Murder Among Friends (1946) is one of those stand-alone mysteries that was selected by the late H.R.F. Keating as one of his "one hundred best crime and mystery books" and Ferrar's regular publisher apparently rejected the manuscript, because the content was too steamy for a proper detective story, however, you shouldn't rush off to order a copy on account of its explicit content – which is adorably tame by today's standard that probably would even consider P.D. James as one of the "cozies."
|(added per request by E.F.'s original publisher)|
Ferrar's coated the plot of Murder Among Friends in the style of the classic, British drawing room mysteries, in which the roar of the war is reduced to a murmur from the outside world penetrating the blacked out windows of the home of Cecily Lightfood – who's throwing a party for a closed circle of artistic friends. The main objective of the party is to lift the spirit of a lauded playwright, Aubrey Ritter, after his wife, Rosamund, killed herself the month before. However, the guest of honor no-shows, and before long, they find out why: someone busted open his head in his upstairs apartment with a fire iron. The American soldier who discovered the dying Ritter heard him mutter the name Janet. One of the titular friends is a Janet Markland, who even makes an admission, which is immediately detracted, but the damage has been done and she's convicted for the murder of Aubrey Ritter – and sentenced to be hanged by the neck.

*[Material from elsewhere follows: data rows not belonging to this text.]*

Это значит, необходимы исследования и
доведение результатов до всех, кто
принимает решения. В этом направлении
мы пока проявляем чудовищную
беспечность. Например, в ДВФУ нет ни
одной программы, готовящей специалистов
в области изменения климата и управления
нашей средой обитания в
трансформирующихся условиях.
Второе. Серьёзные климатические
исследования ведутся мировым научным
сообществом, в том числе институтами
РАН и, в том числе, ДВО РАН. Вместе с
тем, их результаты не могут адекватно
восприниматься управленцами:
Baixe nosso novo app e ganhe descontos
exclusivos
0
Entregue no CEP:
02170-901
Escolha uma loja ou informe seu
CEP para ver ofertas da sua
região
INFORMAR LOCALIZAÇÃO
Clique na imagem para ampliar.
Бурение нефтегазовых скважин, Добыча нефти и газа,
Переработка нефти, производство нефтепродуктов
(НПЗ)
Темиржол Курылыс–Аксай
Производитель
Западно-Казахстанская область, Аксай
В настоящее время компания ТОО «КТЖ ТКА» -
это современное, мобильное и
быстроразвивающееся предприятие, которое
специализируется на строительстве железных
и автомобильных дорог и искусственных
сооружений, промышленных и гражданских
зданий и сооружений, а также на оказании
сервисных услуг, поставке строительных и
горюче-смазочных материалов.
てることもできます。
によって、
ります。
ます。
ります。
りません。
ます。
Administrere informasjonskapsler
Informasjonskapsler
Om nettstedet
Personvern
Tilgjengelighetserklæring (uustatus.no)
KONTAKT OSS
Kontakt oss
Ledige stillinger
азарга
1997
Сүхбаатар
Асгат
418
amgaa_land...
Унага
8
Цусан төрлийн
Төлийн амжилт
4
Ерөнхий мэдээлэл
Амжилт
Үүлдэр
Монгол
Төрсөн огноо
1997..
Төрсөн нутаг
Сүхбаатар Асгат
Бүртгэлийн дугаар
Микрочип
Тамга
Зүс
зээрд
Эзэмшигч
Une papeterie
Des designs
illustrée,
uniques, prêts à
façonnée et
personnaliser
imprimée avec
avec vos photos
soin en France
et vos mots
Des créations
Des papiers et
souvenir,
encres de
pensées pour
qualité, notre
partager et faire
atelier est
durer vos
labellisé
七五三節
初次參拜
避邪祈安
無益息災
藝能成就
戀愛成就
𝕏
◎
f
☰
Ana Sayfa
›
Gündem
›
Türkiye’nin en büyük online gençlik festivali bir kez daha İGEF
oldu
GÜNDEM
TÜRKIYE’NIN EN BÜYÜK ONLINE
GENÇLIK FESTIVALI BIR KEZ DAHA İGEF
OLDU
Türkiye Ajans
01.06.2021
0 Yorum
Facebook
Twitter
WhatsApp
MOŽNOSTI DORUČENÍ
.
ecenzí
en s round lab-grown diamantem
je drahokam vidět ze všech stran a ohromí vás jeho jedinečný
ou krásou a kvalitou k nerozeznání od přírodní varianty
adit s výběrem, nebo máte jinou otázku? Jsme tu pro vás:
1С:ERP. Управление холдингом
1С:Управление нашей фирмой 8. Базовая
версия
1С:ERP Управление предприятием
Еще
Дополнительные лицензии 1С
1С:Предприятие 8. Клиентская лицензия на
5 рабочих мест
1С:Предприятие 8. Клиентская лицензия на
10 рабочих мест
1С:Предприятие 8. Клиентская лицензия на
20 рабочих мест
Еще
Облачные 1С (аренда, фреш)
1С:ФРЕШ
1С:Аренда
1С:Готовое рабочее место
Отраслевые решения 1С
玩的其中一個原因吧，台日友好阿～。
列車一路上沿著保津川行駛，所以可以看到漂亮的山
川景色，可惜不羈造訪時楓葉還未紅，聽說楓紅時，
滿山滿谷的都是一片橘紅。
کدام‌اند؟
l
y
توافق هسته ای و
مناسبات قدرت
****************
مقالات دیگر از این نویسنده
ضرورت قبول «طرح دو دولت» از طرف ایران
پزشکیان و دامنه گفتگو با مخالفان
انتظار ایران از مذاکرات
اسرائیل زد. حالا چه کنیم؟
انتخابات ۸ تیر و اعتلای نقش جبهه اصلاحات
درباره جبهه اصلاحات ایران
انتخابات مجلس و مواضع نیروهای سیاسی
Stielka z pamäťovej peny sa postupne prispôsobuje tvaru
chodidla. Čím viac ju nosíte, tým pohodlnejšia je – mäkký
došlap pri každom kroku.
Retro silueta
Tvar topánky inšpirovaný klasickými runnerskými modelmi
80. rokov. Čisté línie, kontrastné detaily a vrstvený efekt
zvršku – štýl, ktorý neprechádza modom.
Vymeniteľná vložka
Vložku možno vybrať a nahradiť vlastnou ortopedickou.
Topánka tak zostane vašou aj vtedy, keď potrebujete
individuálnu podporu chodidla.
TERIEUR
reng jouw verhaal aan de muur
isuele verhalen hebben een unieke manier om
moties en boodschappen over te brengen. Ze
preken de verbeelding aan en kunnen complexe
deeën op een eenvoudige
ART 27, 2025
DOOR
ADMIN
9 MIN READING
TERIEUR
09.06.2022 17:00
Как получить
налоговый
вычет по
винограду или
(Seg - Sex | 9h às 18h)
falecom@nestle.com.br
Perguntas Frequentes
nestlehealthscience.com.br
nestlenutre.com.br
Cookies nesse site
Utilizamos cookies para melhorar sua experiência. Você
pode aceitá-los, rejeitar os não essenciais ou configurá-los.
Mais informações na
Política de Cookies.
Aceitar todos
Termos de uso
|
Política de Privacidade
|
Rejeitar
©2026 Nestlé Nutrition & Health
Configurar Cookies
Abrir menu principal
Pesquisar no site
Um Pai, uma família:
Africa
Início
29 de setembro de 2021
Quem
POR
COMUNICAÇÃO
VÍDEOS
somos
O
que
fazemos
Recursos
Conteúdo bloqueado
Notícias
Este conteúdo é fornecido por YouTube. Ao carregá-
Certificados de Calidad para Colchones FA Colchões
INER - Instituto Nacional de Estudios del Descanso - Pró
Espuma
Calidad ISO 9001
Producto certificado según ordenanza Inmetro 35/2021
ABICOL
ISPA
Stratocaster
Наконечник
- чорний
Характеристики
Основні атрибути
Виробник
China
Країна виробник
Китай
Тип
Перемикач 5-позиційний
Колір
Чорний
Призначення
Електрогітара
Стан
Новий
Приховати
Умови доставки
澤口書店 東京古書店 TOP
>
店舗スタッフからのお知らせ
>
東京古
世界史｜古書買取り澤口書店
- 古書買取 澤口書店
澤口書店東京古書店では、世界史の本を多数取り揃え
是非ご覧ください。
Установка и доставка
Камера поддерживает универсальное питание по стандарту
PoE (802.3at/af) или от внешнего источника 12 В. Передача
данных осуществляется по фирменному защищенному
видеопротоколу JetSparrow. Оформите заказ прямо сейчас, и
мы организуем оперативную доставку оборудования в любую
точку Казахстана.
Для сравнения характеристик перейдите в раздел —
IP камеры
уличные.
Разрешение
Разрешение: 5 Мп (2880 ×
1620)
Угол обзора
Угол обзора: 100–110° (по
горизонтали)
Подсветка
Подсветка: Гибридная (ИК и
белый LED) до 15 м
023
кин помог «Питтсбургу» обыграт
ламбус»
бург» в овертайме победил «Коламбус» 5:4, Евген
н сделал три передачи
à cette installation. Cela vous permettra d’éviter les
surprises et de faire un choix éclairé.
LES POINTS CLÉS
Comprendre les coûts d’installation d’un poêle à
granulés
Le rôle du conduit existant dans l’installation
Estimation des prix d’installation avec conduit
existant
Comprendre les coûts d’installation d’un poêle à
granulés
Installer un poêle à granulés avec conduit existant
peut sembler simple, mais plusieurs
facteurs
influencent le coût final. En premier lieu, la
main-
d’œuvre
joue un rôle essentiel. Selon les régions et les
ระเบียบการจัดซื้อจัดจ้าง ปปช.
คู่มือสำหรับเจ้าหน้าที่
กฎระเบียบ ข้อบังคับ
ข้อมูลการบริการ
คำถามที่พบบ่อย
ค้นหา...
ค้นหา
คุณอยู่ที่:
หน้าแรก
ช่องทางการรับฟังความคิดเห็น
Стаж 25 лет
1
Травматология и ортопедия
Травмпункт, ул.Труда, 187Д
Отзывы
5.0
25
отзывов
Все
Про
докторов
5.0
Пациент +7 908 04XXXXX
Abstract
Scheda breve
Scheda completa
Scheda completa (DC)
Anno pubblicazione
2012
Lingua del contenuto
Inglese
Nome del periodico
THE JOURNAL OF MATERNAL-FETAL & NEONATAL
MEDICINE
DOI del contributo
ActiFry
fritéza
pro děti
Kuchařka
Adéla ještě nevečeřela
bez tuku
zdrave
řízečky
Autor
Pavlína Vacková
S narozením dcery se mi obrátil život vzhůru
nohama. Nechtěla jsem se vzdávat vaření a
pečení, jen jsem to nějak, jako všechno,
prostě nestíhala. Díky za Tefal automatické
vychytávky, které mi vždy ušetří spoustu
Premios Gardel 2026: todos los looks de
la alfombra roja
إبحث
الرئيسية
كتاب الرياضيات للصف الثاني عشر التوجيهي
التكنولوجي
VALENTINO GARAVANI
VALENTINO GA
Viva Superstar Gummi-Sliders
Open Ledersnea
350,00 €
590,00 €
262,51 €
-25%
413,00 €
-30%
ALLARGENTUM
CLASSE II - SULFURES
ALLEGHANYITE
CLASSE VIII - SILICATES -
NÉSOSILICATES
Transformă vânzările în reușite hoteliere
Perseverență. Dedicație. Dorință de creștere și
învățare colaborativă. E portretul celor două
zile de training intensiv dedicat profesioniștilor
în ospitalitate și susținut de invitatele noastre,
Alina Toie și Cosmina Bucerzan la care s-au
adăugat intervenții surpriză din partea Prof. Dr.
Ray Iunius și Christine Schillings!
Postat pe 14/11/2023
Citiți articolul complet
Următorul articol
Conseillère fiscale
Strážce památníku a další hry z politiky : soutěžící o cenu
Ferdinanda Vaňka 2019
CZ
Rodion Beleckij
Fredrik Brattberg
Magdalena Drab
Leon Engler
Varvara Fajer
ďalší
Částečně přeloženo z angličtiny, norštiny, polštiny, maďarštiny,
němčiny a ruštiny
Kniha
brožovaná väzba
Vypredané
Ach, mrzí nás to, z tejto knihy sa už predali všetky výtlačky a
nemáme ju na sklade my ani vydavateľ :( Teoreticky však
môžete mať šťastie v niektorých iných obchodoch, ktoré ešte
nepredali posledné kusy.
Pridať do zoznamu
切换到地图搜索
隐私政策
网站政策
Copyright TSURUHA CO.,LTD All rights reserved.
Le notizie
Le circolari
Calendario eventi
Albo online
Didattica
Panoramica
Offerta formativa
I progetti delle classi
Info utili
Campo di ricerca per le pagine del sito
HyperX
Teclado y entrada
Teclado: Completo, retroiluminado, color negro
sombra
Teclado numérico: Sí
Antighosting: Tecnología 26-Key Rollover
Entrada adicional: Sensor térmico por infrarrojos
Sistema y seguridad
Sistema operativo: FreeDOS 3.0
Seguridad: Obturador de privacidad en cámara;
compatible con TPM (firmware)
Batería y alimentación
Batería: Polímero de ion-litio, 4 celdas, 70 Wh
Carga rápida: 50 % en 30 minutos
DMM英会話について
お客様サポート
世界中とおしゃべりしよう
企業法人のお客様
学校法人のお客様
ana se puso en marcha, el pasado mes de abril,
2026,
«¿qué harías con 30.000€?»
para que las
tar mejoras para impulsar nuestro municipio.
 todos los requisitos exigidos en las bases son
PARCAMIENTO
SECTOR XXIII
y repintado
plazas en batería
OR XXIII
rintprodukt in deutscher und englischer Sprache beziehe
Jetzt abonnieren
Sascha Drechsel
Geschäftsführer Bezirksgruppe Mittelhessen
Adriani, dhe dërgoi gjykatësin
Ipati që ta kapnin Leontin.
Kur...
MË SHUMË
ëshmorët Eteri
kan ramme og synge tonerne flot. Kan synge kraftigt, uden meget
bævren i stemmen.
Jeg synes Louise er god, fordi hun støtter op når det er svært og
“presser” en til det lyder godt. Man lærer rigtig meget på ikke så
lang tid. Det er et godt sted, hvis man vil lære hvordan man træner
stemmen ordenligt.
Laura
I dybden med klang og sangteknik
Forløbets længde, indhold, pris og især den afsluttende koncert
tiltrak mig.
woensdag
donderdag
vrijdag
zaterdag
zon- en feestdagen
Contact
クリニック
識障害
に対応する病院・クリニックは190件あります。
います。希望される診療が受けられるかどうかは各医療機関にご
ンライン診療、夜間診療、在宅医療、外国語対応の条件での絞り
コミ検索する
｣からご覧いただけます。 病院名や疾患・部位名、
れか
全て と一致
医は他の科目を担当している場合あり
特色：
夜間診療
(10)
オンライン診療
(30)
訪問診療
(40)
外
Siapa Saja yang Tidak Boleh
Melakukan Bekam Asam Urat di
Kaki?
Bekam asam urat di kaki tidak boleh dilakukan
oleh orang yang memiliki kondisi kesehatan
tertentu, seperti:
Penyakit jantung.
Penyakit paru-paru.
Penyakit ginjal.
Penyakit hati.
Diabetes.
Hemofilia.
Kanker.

Everyone seems to accept the official reading of the murder and the sentencing, except for Alice Church, who feels not so sure if the evidence is complete or even if they're aware of the full truth. Alice begins to talk with the people who knew Janet personally and creates a picture of a woman of whom she's convinced could not have committed the murder. These four conversations and combined with the fact everyone accepts the murder as a closed and shut case, gives the plot a murder-in-retrospect structure and may have been influenced by Agatha Christie's Five Little Pigs (1943) and (maybe) Sparkling Cyanide (1945). The downside is that story has the pace and urgency of a dying mountain stream. The ending is mixed bag of treats and there were some clever edges to the solution, but found the explanation for fingerprints on the murder weapon to be very convenient for the purpose of the plot.